__TASK INSTRUCTIONS__.
Please, without any pictures, transcribe the lines from the one holding "[(C_S_AXIS_TDEST_WIDTH == 0" to the end of the listing, both ends included.

__INFORMATION GIVEN__.

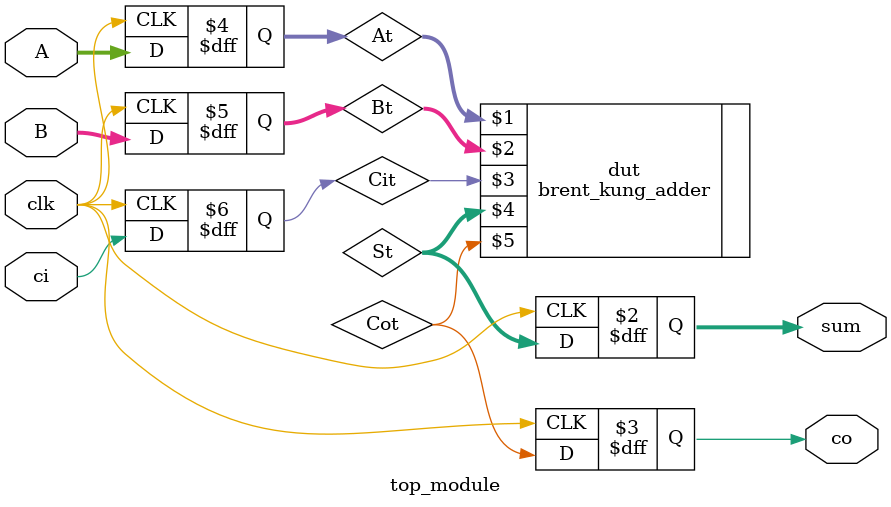
<source format=v>
module top_module (
	input clk, ci,
	input [31:0] A, B,
	output reg [31:0] sum,
	output reg co
);

reg [31:0] At, Bt;
reg Cit;
wire [31:0] St;
wire Cot;

brent_kung_adder dut (At, Bt, Cit, St, Cot);

always @(posedge clk) begin
	At <= A;
	Bt <= B;
	Cit <= ci;
	
	sum <= St;
	co <= Cot;
end

endmodule 
</source>
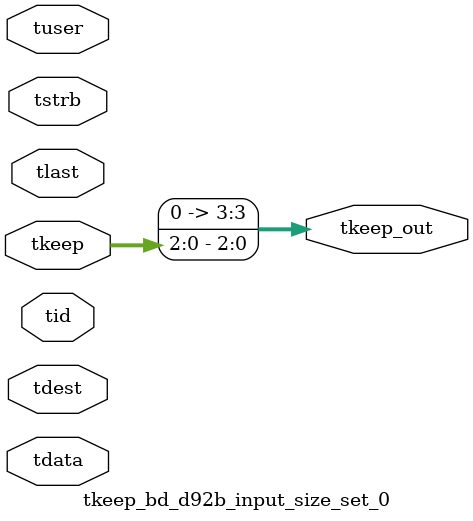
<source format=v>


`timescale 1ps/1ps

module tkeep_bd_d92b_input_size_set_0 #
(
parameter C_S_AXIS_TDATA_WIDTH = 32,
parameter C_S_AXIS_TUSER_WIDTH = 0,
parameter C_S_AXIS_TID_WIDTH   = 0,
parameter C_S_AXIS_TDEST_WIDTH = 0,
parameter C_M_AXIS_TDATA_WIDTH = 32
)
(
input  [(C_S_AXIS_TDATA_WIDTH == 0 ? 1 : C_S_AXIS_TDATA_WIDTH)-1:0     ] tdata,
input  [(C_S_AXIS_TUSER_WIDTH == 0 ? 1 : C_S_AXIS_TUSER_WIDTH)-1:0     ] tuser,
input  [(C_S_AXIS_TID_WIDTH   == 0 ? 1 : C_S_AXIS_TID_WIDTH)-1:0       ] tid,
input  [(C_S_AXIS_TDEST_WIDTH == 0 ? 1 : C_S_AXIS_TDEST_WIDTH)-1:0     ] tdest,
input  [(C_S_AXIS_TDATA_WIDTH/8)-1:0 ] tkeep,
input  [(C_S_AXIS_TDATA_WIDTH/8)-1:0 ] tstrb,
input                                                                    tlast,
output [(C_M_AXIS_TDATA_WIDTH/8)-1:0 ] tkeep_out
);

assign tkeep_out = {tkeep[2:0]};

endmodule


</source>
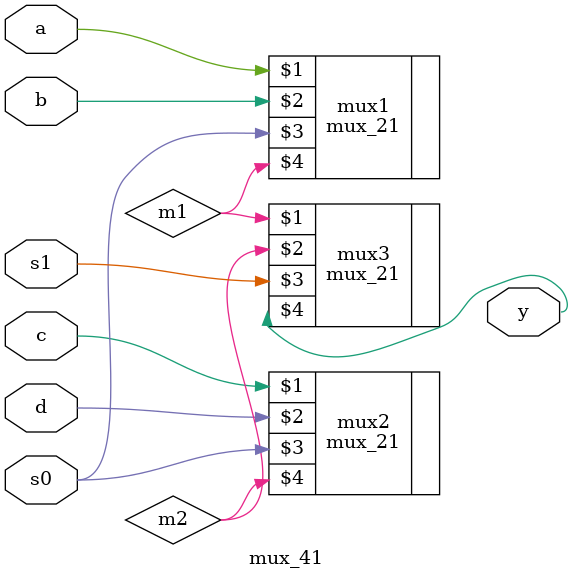
<source format=v>
`include "mux_21.v"
module mux_41(
    input  a,b,c,d,s0,s1,
    output  y);
wire m1,m2;
mux_21 mux1(a,b,s0,m1);
mux_21 mux2(c,d,s0,m2);
mux_21 mux3(m1,m2,s1,y);
endmodule
</source>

__ANSWER BELOW__.
input  [(C_S_AXIS_TDEST_WIDTH == 0 ? 1 : C_S_AXIS_TDEST_WIDTH)-1:0     ] tdest,
input  [(C_S_AXIS_TDATA_WIDTH/8)-1:0 ] tkeep,
input  [(C_S_AXIS_TDATA_WIDTH/8)-1:0 ] tstrb,
input                                                                    tlast,
output [(C_M_AXIS_TDATA_WIDTH/8)-1:0 ] tkeep_out
);

assign tkeep_out = {tkeep[2:0]};

endmodule


</source>
<source format=v>
`include "mux_21.v"
module mux_41(
    input  a,b,c,d,s0,s1,
    output  y);
wire m1,m2;
mux_21 mux1(a,b,s0,m1);
mux_21 mux2(c,d,s0,m2);
mux_21 mux3(m1,m2,s1,y);
endmodule
</source>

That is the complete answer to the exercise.